Without question, Scott’s biggest influence is seen in sneakerhead culture. His own designs, such as the Jordan 1 Retro High Travis Scott, regularly sell out instantly and command huge premiums on the sneaker resale market.
According to sneakerhead site JustFreshKicks, Scott’s Air Force 1 collaboration with Nike is one of the most highly coveted Air Force 1 styles ever. He’s managed to crank out a number of Nike collaborations in a short amount of time, and each one has been wildly successful. Part of his appeal is how he drops sneakers to coincide with show-stopping events, such as the release of a Nike Air Force 1 “Sail” variation right before he released his popular Astroworld album, or the Travis Scott x Air Jordan 1 Low “Cactus Jack,” which he wore during his Super Bowl appearance in February 2019.
Why has Travis Scott become such a powerful force in sneakerhead culture? Well, he’s a sneakerhead himself who gets the nuances of sneakerhead style. As Yu-Ming Wu, Stadium Goods’ chief marketing officer, told Cam Wolf of GQ:
A lot of rappers and entertainers like to think of themselves as sneakerheads, but Travis Scott is a rare breed with a deep appreciation of the culture. He often brings back older, hyped sneakers which helps educate new heads and remind the old heads. His love and respect for the industry is a big part of his sneaker cult following.
His collaborations with Nike are a natural by-product of his love of sneaker style, not the other way around. As Cam Wolf noted,
Those on the other side of the taste spectrum will tell you that his shoes are a reflection of the personal style that has made Scott a beloved fashion figure. Over the years, Scott has built up his fashion bonafides by wearing archival Raf Simons — the really good stuff from, like, the fall/winter 2001 collection — in the “Antidote” music video or taking a vintage Celine blouse seemingly pilfered from Kanye West on a seaside vacation (a dream!). Past Nike press releases detail Scott’s influences: everything from lil’ military-inspired pockets and Houston-Oilers blue, to burlap accents, a reference to farm product and a metonym for resilience and hard work.
Sneaker influencer, DJ, and consultant Kish Kash also said that Scott’s personal style “adds the respect . . . It means [the shoe designs] aren’t contrived.”

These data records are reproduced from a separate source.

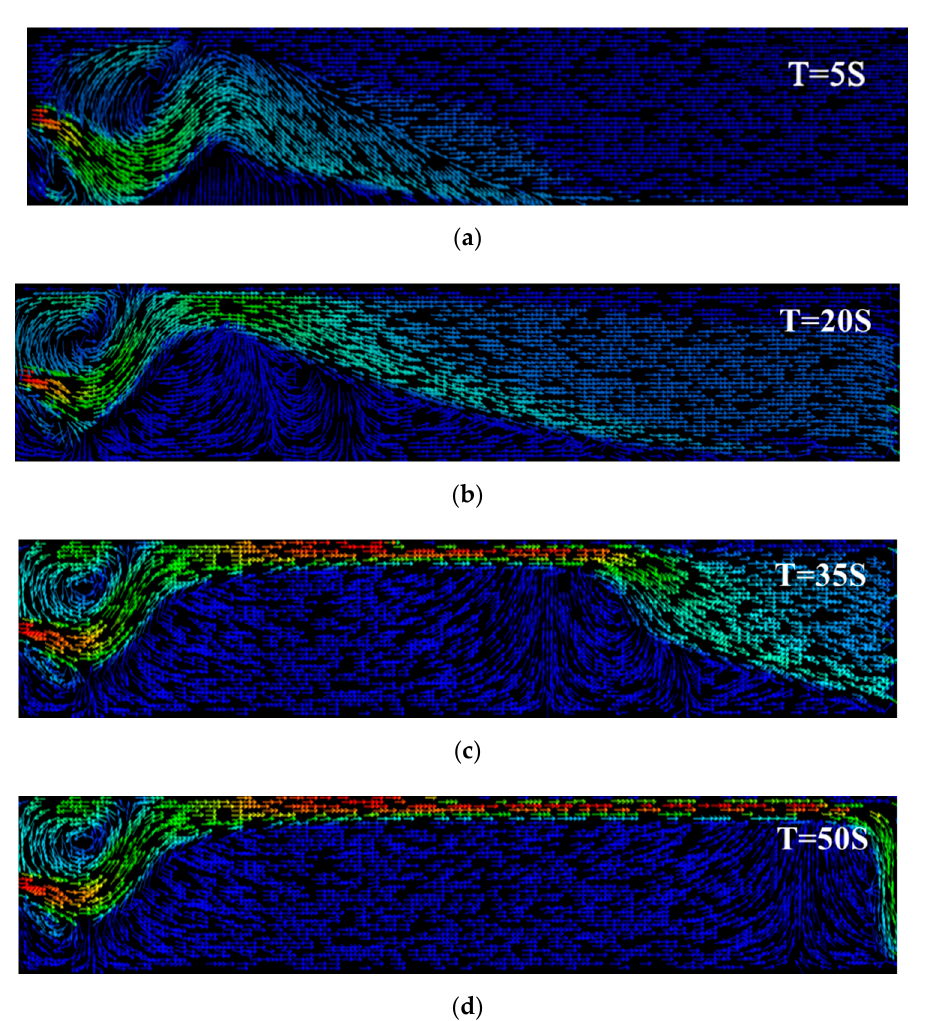
Figure 7. Four stages for proppant transport under high Reynolds number condition. ( a ): initial settlement Stage; ( b ) vertically grow Stage; ( c ) horizontally grow Stage; ( d ) equilibrium State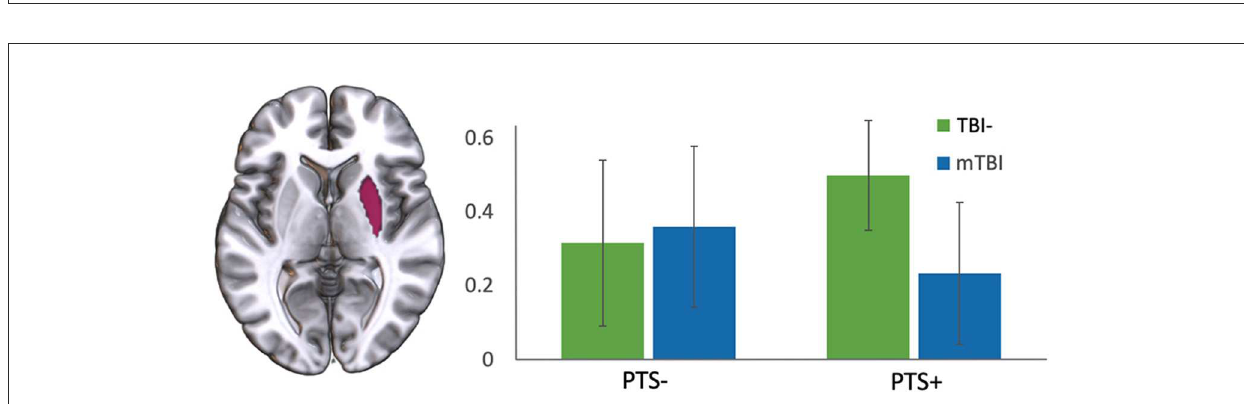
FIGURE8 Interaction of TBI with severity of PTS symptoms. There was an interaction of TBI group (TBI- vs. mTBI) and PCL-5 score (high vs. low) in the functional connectivity between right amygdala and right putamen. y-axis represents correlation coefficient.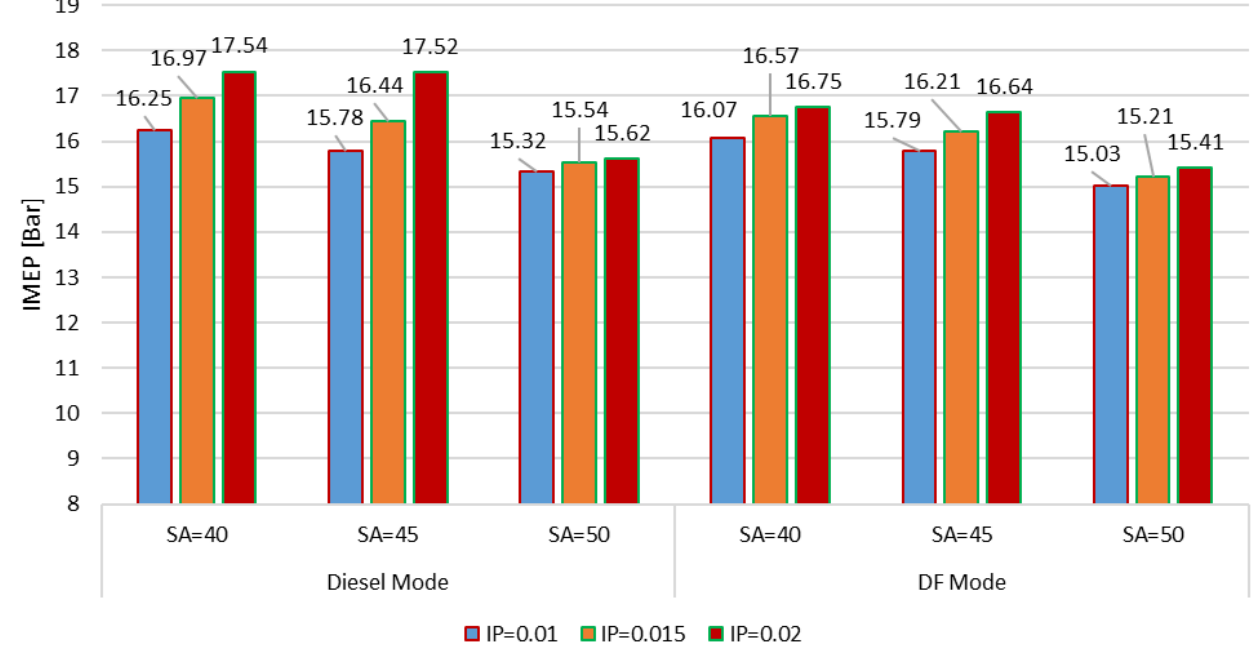
Figure 10. IMEPs of the engine in all simulation cases.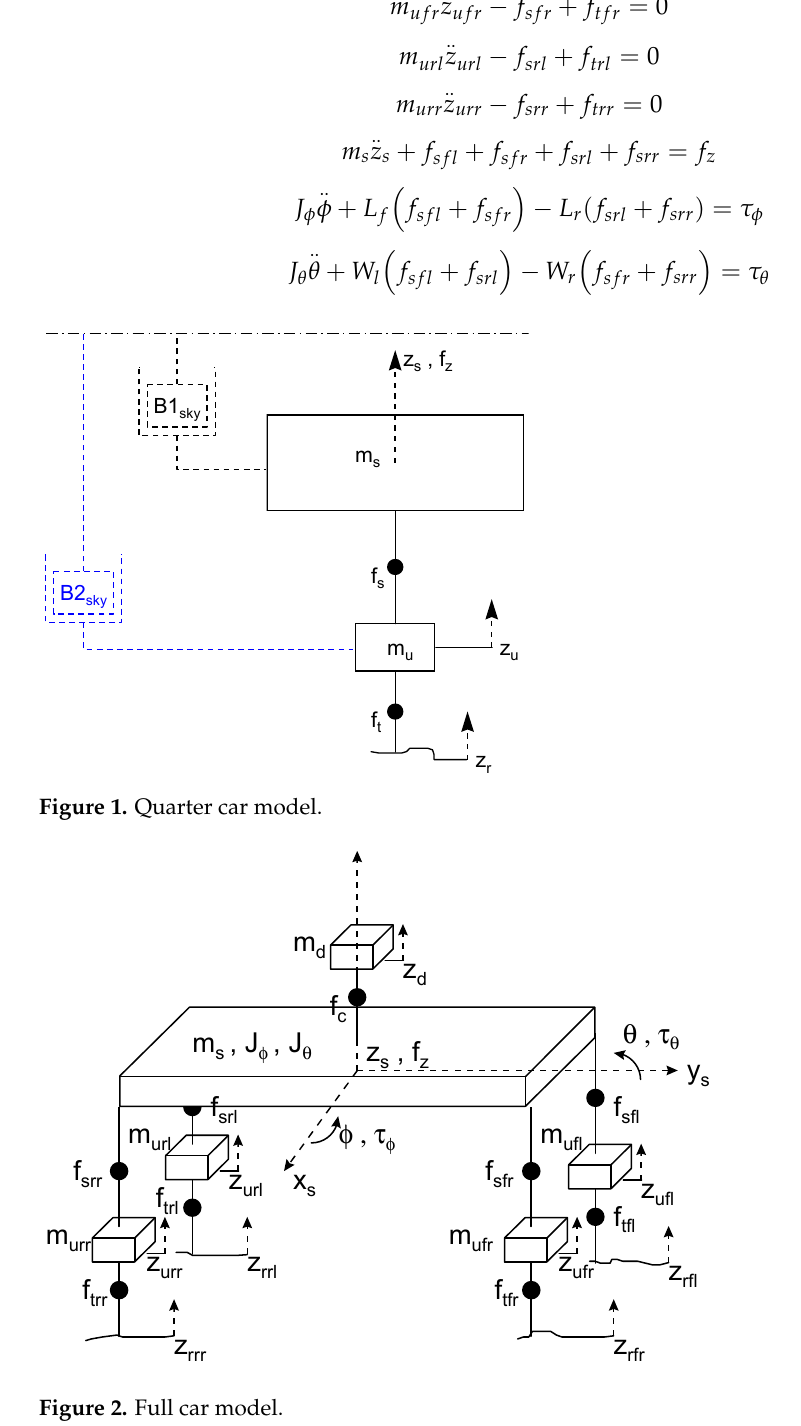
Figure 2. Full car model.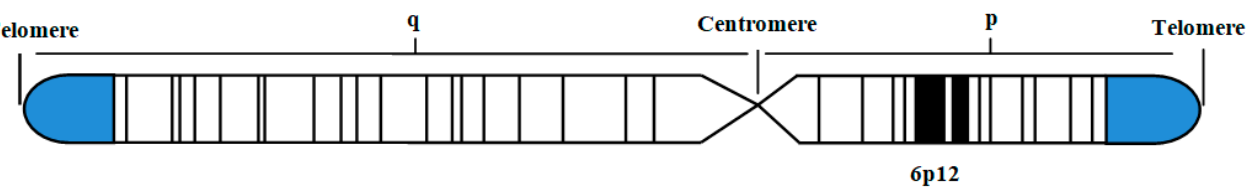
Figure 1. Location of the IL17A gene on the short arm (p) of chromosome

Travis Scott could have coasted through 2020 dropping songs and riding the wave of his success with sneakerheads. Instead, he made one of the defining cultural events of the year with his Fortnite concert. The COVID-19 pandemic will influence how his brand evolves in the near term. Physical tours, once a crucial element of any musician’s ability to extend their influence commercially and culturally, are not an option. Scott, whose Astroworld concert featured him singing on a roller coaster, would be the perfect choice for branded theme park attractions, but theme parks are struggling.
Arguably, a Travis Scott-themed ride could help bring back fans to parks.
Whatever he does, his Cactus Jack brand is key. I expect him to follow in the footsteps of Kanye West and launch his own Cactus Jack clothing collaboration with a major retailer. Of course, brick-and-mortar retail is still reeling from the impact of COVID-19. Everything will come down to how well Scott can hustle Cactus Jack fashion online by leveraging the reach of a well-known retailer that can endure the ravages of the pandemic — I’d predict Target or Walmart. It’s not a question of if, but when.
Given Scott’s love of world building (as demonstrated through his immersive appearance on Fortnite), I could easily see him embracing augmented reality and virtual reality in a creative way. These two technologies (especially virtual reality) would have limited appeal — their use is growing, but they’re not exactly mainstream.
But a Travis Scott virtual reality title is not out of the question given the popularity of his Fortnite appearance.
Travis Scott is winning in 2020 by capitalizing on the power of digital and choosing his offline opportunities carefully and wisely.